What the exercise asks - Retype exactly, and only, the lines from the one that contains "<!-- street labels -->" through the final line of the entries.

Data supplied -
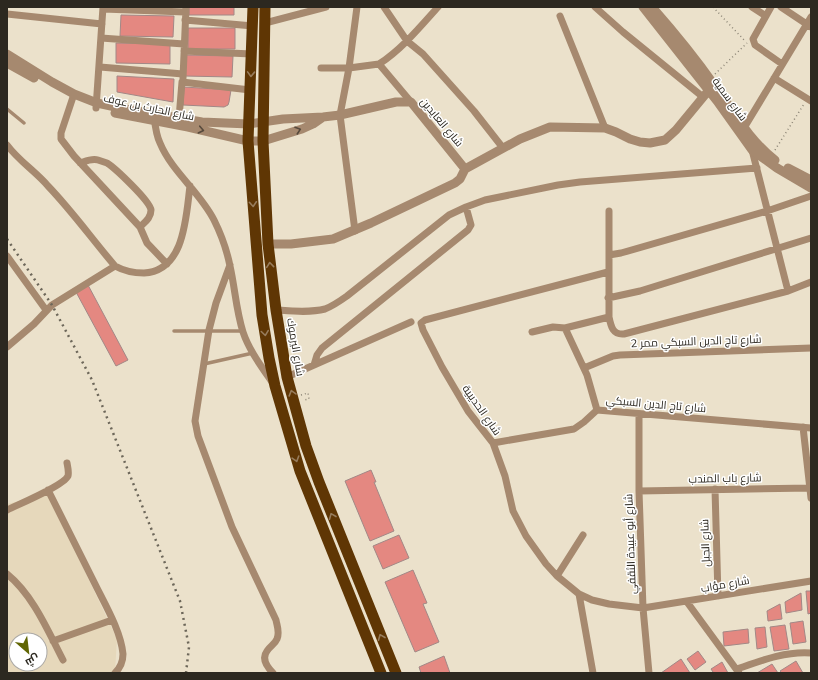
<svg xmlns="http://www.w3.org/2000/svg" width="818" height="680" font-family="Mulish,Cairo,sans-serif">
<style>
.built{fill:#e6d8bb;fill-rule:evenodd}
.building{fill:#e48881;stroke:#a28886}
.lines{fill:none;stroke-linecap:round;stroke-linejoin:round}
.path{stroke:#8c8576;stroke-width:1.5;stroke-dasharray:1 3;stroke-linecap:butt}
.service{stroke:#a6896f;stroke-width:3.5}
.minor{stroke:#a6896f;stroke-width:7}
.tertiary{stroke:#a6896f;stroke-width:9}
.trunk{stroke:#5f3604;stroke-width:11}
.rail{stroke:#6d675a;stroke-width:2.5;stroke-dasharray:2 4;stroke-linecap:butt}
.oneway{stroke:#977c5c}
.oneway2{stroke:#574a3c}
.labels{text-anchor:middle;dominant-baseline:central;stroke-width:3;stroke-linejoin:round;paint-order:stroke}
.street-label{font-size:11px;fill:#2c2820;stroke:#fff}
</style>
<rect width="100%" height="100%" fill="#ebe1cb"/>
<!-- built -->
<path class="built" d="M48,494L117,639L115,672L113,673H7V504ZM16,640H40V664H16Z"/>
<!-- building -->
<path class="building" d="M189,7H234V15H189Z
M121,15L174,16L173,37L120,36Z
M188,28H235V49H188Z
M116,43L170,44V64L116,63Z
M185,55L233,56L232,77L184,76Z
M117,76L174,79L173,102L117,92Z
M184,87L231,90L229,102L228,105L224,107L183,105Z
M88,285L128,360L116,366L76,292Z
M371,470L376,482H374L376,487L394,531L370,541L345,481Z
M399,535L409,558L383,569L373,546Z
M413,570L427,603L423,604L439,642L415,652L385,582Z
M806,591H811V613L808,614Z
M801,593L802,610L786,613L785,602Z
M780,604L782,619L768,621L767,611Z
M803,621L806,642L793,644L790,623Z
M785,625L789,649L774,651L770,627Z
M765,627L767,647L757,649L755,628Z
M748,629L749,643L724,646L723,632Z
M698,651L706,662L695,670L687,659Z
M444,656L450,673H421L419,667Z
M681,659L690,673H661Z
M796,661L803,673H782L780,671Z
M722,662L728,673H711L713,672L711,669Z
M772,664L778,673H757Z"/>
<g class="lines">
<!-- path -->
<path class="path" d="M713,7L745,41
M715,74L747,43
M775,150L804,104
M301,395L308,393L309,399L304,400"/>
<!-- service -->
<path class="service" d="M7,109L24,123
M174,331H243
M204,364L253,353"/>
<!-- minor -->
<path class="minor" d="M384,7L407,41L423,54L474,111L503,148
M595,7L623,32L703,97
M752,7L766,16
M771,7L753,39L755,45L782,64
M781,7L811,27
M103,9L185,12
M7,14L102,24
M560,16L605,128
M185,20L253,26
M265,23L326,7
M101,38L184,44
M184,51L252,54
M379,64C402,49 420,27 438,7
M100,67L183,74
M321,68H349L379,64L411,102
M183,78L186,8
M774,78L811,101
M74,94L61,133V139L74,156L140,227L147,243L167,264
M96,108L103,7
M154,116C155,125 156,135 160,143C172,172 200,192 214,220C221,234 227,251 230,266C235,288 236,310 243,332C249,350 261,366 272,382
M179,118L182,82L250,90
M744,128L811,17
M7,145C19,161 35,171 48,186C72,211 92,239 115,266C124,271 133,273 144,273C185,271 186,216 190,186
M752,150L788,291
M80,163C86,161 92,158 98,160C101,161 104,162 107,163C115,168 150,201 151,210C151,218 145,222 140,227
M811,196L767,211L621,253L609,255V317C611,327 613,335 624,334L788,291L811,282
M355,231L340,115L349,68L357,7
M609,255V211
M7,256L46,310
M230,265L216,303L209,330L195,421L198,436L232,527L276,620C277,626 280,632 277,639C275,644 270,646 267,651C261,659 267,667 273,673
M608,272L425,320L421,323L423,330L442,367L468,411L493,443L505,476L513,511L526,536L546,564L557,576L579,594L592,600L609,604L643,608L811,581
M608,298L640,291L811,238
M276,310C291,311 310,313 325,309C333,306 340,301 347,296L449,215L466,207L485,200L558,185L580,182L757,168
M565,328L609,317
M532,332L553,327L565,328L587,375L597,410
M7,347L34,324L52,305L115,266
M314,365L317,355L322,348L468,230L471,225L466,207
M584,368L613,356L620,355L811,348
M287,377L411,322
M597,410L811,428
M639,414V491L643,608L649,673
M803,427L811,498
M493,443L574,429L584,422L597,410
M715,489L718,596
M48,490C64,522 80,554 96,586C106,606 121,632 123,654C123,662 121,667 115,673
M639,491L811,488
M7,510C19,504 63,486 68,476C69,472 68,468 67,463
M7,574C33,595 48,631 63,660
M557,576L583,535
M579,594L593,673
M687,602L739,673
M53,641L112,620
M737,669C760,661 785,651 811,653"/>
<!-- tertiary -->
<path class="tertiary" d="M643,7L717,101L752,150L777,168L811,188
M652,7C674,32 696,59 715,86C734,112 749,140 775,160
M7,54L52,82L74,94L97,103L125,109L202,122L249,124L283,119L323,117L340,115L396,102H411L465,169
M7,63L34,78
M115,113L188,127L248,141H263L302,129L313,124L323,117
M788,168L811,180
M268,244H291L333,239L371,223L455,183L460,179L465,169L520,139L550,127L605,128L616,132L630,139L640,142L650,143L665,140L676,130L709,90L714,85"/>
<!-- trunk -->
<path class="trunk" d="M253,7L248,141L262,315L269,358L275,386L300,471L381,673
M265,7L263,141L268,244L276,310L287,377L306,446L319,482L396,673"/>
<!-- rail -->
<path class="rail" d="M7,239L52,305L92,380L180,601L189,647L186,673"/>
</g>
<!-- one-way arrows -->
<defs><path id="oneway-chevron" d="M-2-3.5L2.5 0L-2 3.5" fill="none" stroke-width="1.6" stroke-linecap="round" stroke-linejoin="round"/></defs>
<g class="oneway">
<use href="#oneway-chevron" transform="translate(251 74) rotate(92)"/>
<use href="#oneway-chevron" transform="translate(253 204) rotate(86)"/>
<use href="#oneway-chevron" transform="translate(270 265) rotate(-96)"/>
<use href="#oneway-chevron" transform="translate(265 333) rotate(82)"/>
<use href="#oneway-chevron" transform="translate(292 393) rotate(-106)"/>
<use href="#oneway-chevron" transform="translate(296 459) rotate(73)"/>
<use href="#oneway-chevron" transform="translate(332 516) rotate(-112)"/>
<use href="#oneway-chevron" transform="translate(381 637) rotate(-112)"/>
</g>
<g class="oneway2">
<use href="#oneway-chevron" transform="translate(201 130) rotate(12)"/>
<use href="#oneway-chevron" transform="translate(298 130) rotate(-19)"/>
</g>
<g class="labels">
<!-- street labels -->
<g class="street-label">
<text transform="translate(730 99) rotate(54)">شارع سمية</text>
<text transform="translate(149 107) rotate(12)">شارع الحارث بن عوف</text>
<text transform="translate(442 122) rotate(50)">شارع العايدين</text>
<text transform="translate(696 341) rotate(-2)">شارع تاج الدين السبكي ممر 2</text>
<text transform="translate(296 347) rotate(80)">شارع اليرموك</text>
<text transform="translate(656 404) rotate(5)">شارع تاج الدين السبكي</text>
<text transform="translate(482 410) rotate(55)">شارع الحديبية</text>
<text transform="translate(725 478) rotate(-1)">شارع باب المندب</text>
<text transform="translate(705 543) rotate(-92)">شارع الجبل</text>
<text transform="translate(630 544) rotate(-92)">شارع أبو عبيدة الثقفي</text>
<text transform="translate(725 584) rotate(-10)">شارع مؤاب</text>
</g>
</g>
<!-- border -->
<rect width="818" height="680" fill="none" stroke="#2c2820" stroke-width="16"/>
<!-- north arrow -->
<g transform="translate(28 652) rotate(152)"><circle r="19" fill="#ffffff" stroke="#aba9a6"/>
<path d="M0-3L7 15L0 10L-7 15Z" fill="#616604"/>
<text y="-6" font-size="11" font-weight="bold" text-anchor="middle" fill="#2c2820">ش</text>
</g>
</svg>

Response box -
<!-- street labels -->
<g class="street-label">
<text transform="translate(730 99) rotate(54)">شارع سمية</text>
<text transform="translate(149 107) rotate(12)">شارع الحارث بن عوف</text>
<text transform="translate(442 122) rotate(50)">شارع العايدين</text>
<text transform="translate(696 341) rotate(-2)">شارع تاج الدين السبكي ممر 2</text>
<text transform="translate(296 347) rotate(80)">شارع اليرموك</text>
<text transform="translate(656 404) rotate(5)">شارع تاج الدين السبكي</text>
<text transform="translate(482 410) rotate(55)">شارع الحديبية</text>
<text transform="translate(725 478) rotate(-1)">شارع باب المندب</text>
<text transform="translate(705 543) rotate(-92)">شارع الجبل</text>
<text transform="translate(630 544) rotate(-92)">شارع أبو عبيدة الثقفي</text>
<text transform="translate(725 584) rotate(-10)">شارع مؤاب</text>
</g>
</g>
<!-- border -->
<rect width="818" height="680" fill="none" stroke="#2c2820" stroke-width="16"/>
<!-- north arrow -->
<g transform="translate(28 652) rotate(152)"><circle r="19" fill="#ffffff" stroke="#aba9a6"/>
<path d="M0-3L7 15L0 10L-7 15Z" fill="#616604"/>
<text y="-6" font-size="11" font-weight="bold" text-anchor="middle" fill="#2c2820">ش</text>
</g>
</svg>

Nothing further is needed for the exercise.